Domain-Specific Block Selection and Paired-View Pseudo-Labeling for Online Test-Time Adaptation

TL;DR

This work tackles the challenge of online test-time adaptation under continual domain shift by proposing DPLOT, a two-fold framework combining domain-specific block selection with paired-view pseudo-labeling. Before deployment, DPLOT identifies blocks responsible for domain-specific features via prototype-based similarity after entropy minimization, selecting those with high similarity above a threshold to update only those blocks during adaptation. After deployment, a mean-teacher guides updates using entropy minimization on the selected blocks and a paired-view consistency loss that averages predictions from the test image and its horizontally flipped counterpart, enabling robust long-term adaptation. Empirically, DPLOT achieves state-of-the-art performance on CIFAR10-C, CIFAR100-C, and ImageNet-C in both continual and gradual settings, with substantial reductions in error rates and strong ablations confirming the importance of each component. The method preserves domain-invariant features while adapting domain-specific components, offering a practical, source-free approach for real-world non-stationary environments; code is released for reproducibility.

Abstract

Test-time adaptation (TTA) aims to adapt a pre-trained model to a new test domain without access to source data after deployment. Existing approaches typically rely on self-training with pseudo-labels since ground-truth cannot be obtained from test data. Although the quality of pseudo labels is important for stable and accurate long-term adaptation, it has not been previously addressed. In this work, we propose DPLOT, a simple yet effective TTA framework that consists of two components: (1) domain-specific block selection and (2) pseudo-label generation using paired-view images. Specifically, we select blocks that involve domain-specific feature extraction and train these blocks by entropy minimization. After blocks are adjusted for current test domain, we generate pseudo-labels by averaging given test images and corresponding flipped counterparts. By simply using flip augmentation, we prevent a decrease in the quality of the pseudo-labels, which can be caused by the domain gap resulting from strong augmentation. Our experimental results demonstrate that DPLOT outperforms previous TTA methods in CIFAR10-C, CIFAR100-C, and ImageNet-C benchmarks, reducing error by up to 5.4%, 9.1%, and 2.9%, respectively. Also, we provide an extensive analysis to demonstrate effectiveness of our framework. Code is available at https://github.com/gist-ailab/domain-specific-block-selection-and-paired-view-pseudo-labeling-for-online-TTA.
Paper Structure (22 sections, 7 equations, 4 figures, 6 tables, 2 algorithms)
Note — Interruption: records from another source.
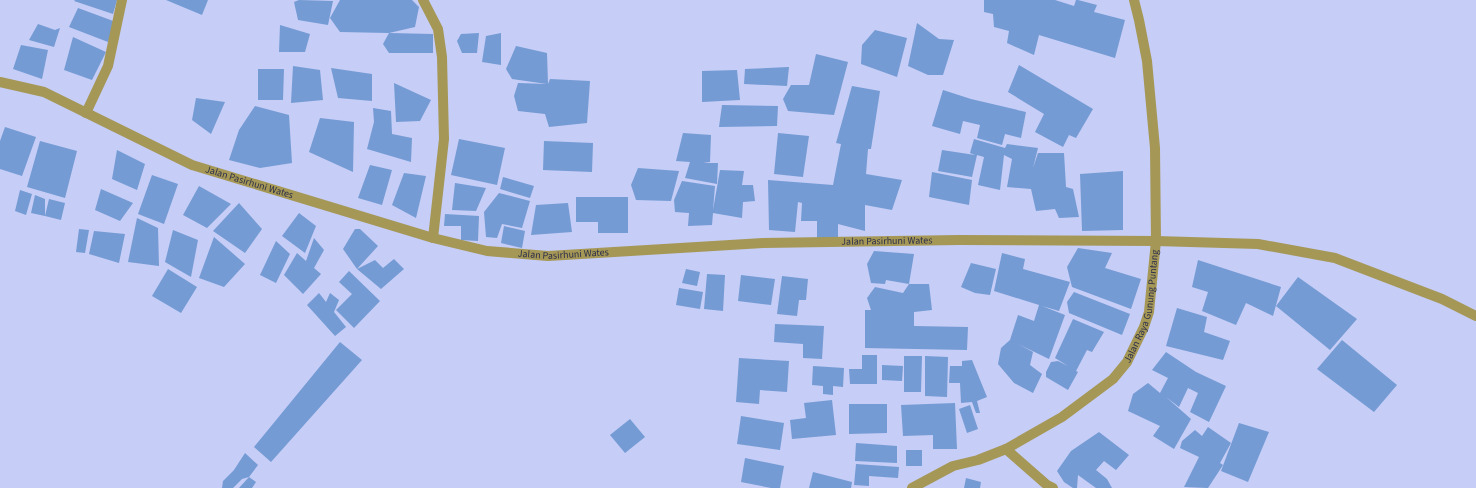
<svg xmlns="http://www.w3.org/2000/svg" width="1476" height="488" font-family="'Source Sans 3',sans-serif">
<rect width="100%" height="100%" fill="#c6cdf6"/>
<!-- building -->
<path fill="#749bd4" d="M75,0h42l-4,14 -39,-13z
M166,0h42l-6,15z
M299,0l34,1 -5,24 -30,-5 -4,-18z
M340,0h72l7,7 -4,20 -26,6 -49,-1 -10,-14z
M984,0h71l19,6 2,-6h2l19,5 -3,7 31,8 -10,38 -76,-23 -5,20 -27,-12 2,-12 -15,-4 -1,-13 -9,-2z
M78,8l38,14 -8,20 -39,-15z
M917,23l22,16 15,1 -11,35h-15l-20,-9z
M38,24l17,6 5,-2 -6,19 -25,-7z
M280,25l30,9 -5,18h-26z
M875,30l32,8 -10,39 -36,-13 1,-19z
M389,33l44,1v19h-44l-6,-9z
M479,33l-2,20h-15l-5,-12 4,-7z
M501,33v32l-19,-3 4,-26z
M73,37l33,15 -14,28 -28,-10z
M21,45l27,5 -6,29 -29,-10z
M516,46l31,7 1,31 2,-5 40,2 -3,42 -38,4 -4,-13 -27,-3 -4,-15 4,-13 29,1 -35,-5 -6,-10z
M816,54l32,8 -14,53 -46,-4 -5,-12 8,-14h18z
M1019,65l74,44 -17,29 -7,-3 -6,12 -28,-15 9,-18 -36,-22z
M293,66l27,4 3,30 -32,3z
M789,67l-2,19 -43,-2 1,-15z
M331,68l41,6v27l-34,-3z
M258,69h26l-1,31h-25z
M737,70l3,30 -38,2v-31z
M394,83l37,17 -11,21 -24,1z
M852,86l28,5 -9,58h-3l-2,25 36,6 -10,30 -27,-5v26l-27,-7v14h-21v-17h-16l1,-18 -4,-1 -3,30 -26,-2 -1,-50 65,5 8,-41 -5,-1z
M943,90l28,9 55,13 -5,26 -16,-4 -3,11 -25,-7 3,-13 -17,-4 -3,13 -28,-8z
M196,98l29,4 -14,32 -19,-14z
M722,105l56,1 -1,20 -58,1z
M255,106l34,9 3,48 -32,5 -31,-8 10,-30z
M373,108l18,3 1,23 20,4 -1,24 -44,-13 7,-27z
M320,118l34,4 -1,50 -44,-20z
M5,127l31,10 -14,39 -22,-7v-28z
M683,133l28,2 -1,27 -7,1h15l-1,21 -32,-6 5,-16 -14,-1z
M778,133l31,3 -6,41 -29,-3z
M459,139l46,9 -8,37 -46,-10z
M974,139l31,9 2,-4 31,4 -5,20 5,-15h26l2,34 7,2 6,28 -20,1 -4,-9 -19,2 -5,-22 -24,-2 5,-28 -8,-4 -4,35 -22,-5 6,-28 -7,-2 -5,22 -34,-6 4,-21 33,5 -5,-2z
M40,141l37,10 -12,47 -38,-11z
M544,141l49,2 -1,29 -49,-2z
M117,150l28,14 -8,26 -25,-11z
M370,165l22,5 -10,35 -24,-7z
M638,168l41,3 -8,30 -35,-1 -5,-15z
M720,170l24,1 -2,14h11l2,16 -12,1 -1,16 -29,-5 -1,12 -24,1 1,-13 -14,-1 -1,-12 8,-19 33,5 -2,24z
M1123,171v59l-41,1 -2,-57z
M932,172l40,8 -3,25 -40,-8z
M404,173l22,3 -10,42 -24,-13z
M152,175l26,9 -14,40 -26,-10z
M503,177l31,9 -4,12 -30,-9z
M455,183l31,5 -10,23 -24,-1z
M199,186l32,18 -24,24 -24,-13z
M101,189l32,14 -13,18 -25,-11z
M20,190l12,4 -6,21 -11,-4z
M499,193l31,8 -8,27 -20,-4 -5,14 -11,-1 -2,-25z
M35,195l10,4v17l-14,-3z
M576,197h52v36h-30v-11h-22z
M49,199l16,4 -4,17 -16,-4z
M239,203l23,26 -17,24 -32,-22z
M568,203l4,29 -41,3 5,-30z
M299,213l17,13 -11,27 -23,-17z
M445,214l34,2 -1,25 -17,-1v-14h-17z
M137,218l21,10 1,38 -31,-4z
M504,226l21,5 -3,17 -21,-5z
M79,229l10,1 -4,23 -9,-1z
M355,229h5l18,17 -21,23 -14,-20z
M173,230l25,10 -7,37 -26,-15z
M94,231l31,3 -6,29 -30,-9z
M214,237l31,27 -21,23 -25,-9z
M314,238l10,12 -10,18 7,6 -18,20 -19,-19 13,-22 9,8z
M276,241l14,13 -14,29 -16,-8z
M1078,248l34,5 -7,15 36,11 -10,30 -59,-22 -5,-20z
M874,251l40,3 -5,30 -23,-4 -1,4 -14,-1 -4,-19z
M1002,253l23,6 -2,10 47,13 -11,29 -17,-5 23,9 -16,44 -31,-15 15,8 -3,13 12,9 -9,19 -19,-10 -16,-19 3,-16 9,-8 8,-25 16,6 5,-16 -45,-14z
M394,259l10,10 -23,20 -24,-20 18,-9 8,8z
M1198,260l83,27 -8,29 -27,-13 -10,22 -34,-14 6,-19 -16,-5z
M971,263l25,6 -6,26 -15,-2 -14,-6z
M168,269l29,18 -16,26 -29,-17z
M686,269l14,3 -3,14 -15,-3z
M349,271l31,30 -26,27 -18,-18 16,-16 -13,-12z
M707,274l18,1 -2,36 -19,-2z
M741,275l34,4 -4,26 -33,-4z
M782,276l26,3 -2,21h-7l-2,16 -20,-2z
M1298,277l59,42 -27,31 -54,-44z
M909,284h20l3,26 -18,2v14l54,1 -1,23 -102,-2v-38h6l-4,-12 8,-11 28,6z
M679,288l24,4 -3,17 -24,-4z
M1074,292l56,22 -8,21 -53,-22 -2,-11z
M319,293l7,9 4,-9 9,7 -5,12 12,15 -11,9 -28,-31z
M1177,308l30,9 -3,15 26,9 -7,19 -57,-14z
M1073,319l31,13 -12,20 -5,-2 -11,21 2,1 -10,18 -22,-13v-5l5,-10 7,-1 10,5 -13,-8z
M775,324l49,2 -2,33 -19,-1v-14l-29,-2z
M1342,340l55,45 -23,27 -57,-43z
M340,342l22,18 -91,102 -17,-15z
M1166,352l30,20 30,14 -17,36 -19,-10 8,-19 -10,-5 -9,19 -13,-10 25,22 -17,30 -21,-13 7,-10 -32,-15 5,-17 15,-11 12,10 8,-15 -16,-8z
M862,355h15v29h-27l-1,-15h13z
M904,356h18l-1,36h-17z
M925,356l23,1 -1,40 -22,-1z
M739,358l50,3 -2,31 -27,-2 -1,14 -23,-2z
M972,360l15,37 -10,4 3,12h-4l-4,-11 -11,1 -1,-20h-11l1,-17h12v-5z
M882,365l21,1 -1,15 -20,-1z
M813,366l31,2 -1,19 -10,-1v9l-10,-1v-8l-11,-1z
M832,400l4,35 -44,4 -2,-19 16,-2 -2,-15z
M955,403l2,46h-24v-14l-30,1 -2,-31z
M849,404h38v29l-38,1z
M970,405l8,24 -11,4 -8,-24z
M741,416l43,7 -4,27 -43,-6z
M630,419l15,18 -20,16 -15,-18z
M1239,423l30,9 -21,50 -27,-11z
M1208,427l23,16 -11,20 3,2 -15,23 -24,-1 15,-30 -19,-9 2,-7 13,-11 7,6z
M1099,432l30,23 -13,15 -12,-9 -8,9 11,9 5,9h-16l-18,-13 -1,13h-4l-9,-6 -7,-11 14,-20z
M856,443l41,3v17l-42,-2z
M906,450h16v16h-16z
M245,453l13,12 -9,12 7,5 -4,6h-13l10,-11 -7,2 -9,9h-11l1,-7 11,-11z
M745,458l39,8 -4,22h-9l-30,-6z
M856,464l43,3 -1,11 -29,-2v10l-15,-1z
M813,472l39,10 -1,6h-42z
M966,478l15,4 -1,6h-16z"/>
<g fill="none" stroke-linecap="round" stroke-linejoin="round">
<!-- minor -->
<g stroke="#a59756" stroke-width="10">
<path d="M423,0l15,29 4,28 2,82 -11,99"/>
<path id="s1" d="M0,82l44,10 148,73 241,73 54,13 61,5 215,-13 196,-3 197,1"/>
<path d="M86,113l22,-47 14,-66"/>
<path d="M1006,449l41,36 6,3"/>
</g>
<!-- tertiary -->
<g stroke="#a59756" stroke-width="10">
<path d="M1156,241l102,3 77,14 107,41 34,17"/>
<path id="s2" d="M912,488l41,-22 25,-6 28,-11 56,-32 51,-38 14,-17 17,-35 5,-15 7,-71 -1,-93 -8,-87 -8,-41 -5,-20"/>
</g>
</g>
<g text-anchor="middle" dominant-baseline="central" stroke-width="3" stroke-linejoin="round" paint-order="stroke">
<!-- street labels -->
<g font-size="10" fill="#2c2f4a" stroke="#d6dbf6">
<text stroke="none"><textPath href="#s1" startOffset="270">Jalan Pasirhuni Wates</textPath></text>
<text stroke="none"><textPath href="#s1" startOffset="918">Jalan Pasirhuni Wates</textPath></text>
<text stroke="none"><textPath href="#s1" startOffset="594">Jalan Pasirhuni Wates</textPath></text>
<text stroke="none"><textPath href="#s2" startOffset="311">Jalan Raya Gunung Puntang</textPath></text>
</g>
</g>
</svg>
This paper contains 22 sections, 7 equations, 4 figures, 6 tables, 2 algorithms.

Figures (4)

  • Figure 1: Results of the proposed framework for online test-time adaptation (Orange). We evaluate average error rates of the WideResNet40 and ResNext-29 architectures for the CIFAR100-C gradual setting benchmark using competitive test-time adaptation methods. In the gradual setting, the networks should adapt to continually changing corruption domains (135 changes in total).
  • Figure 2: Illustration of our proposed test-time adaptation using entropy minimization and paired-view consistency. During test-time, the current test and corresponding flipped images are given to the student model and EMA teacher model. Entropy minimization is performed to update the parameters of selected blocks (yellow arrow), while all parameters are updated to minimize the difference between student output and the averaged EMA model's prediction (blue arrow).
  • Figure 3: Illustrations of our proposed block selection results (a, b) and classification error rate (@level 1-5) for the gradual setting benchmark using other entropy minimization-based methods with or without block selection (c, d). Additionally, in (a) and (b), the source accuracy after the long-time adaptation (i.e., gradual setting benchmark) with selected blocks is shown in a bar graph.
  • Figure 4: Performance of our framework with various pseudo-label generation setting including our paired-view (orange) and others. We use ResNext-29A for CIFAR100-C.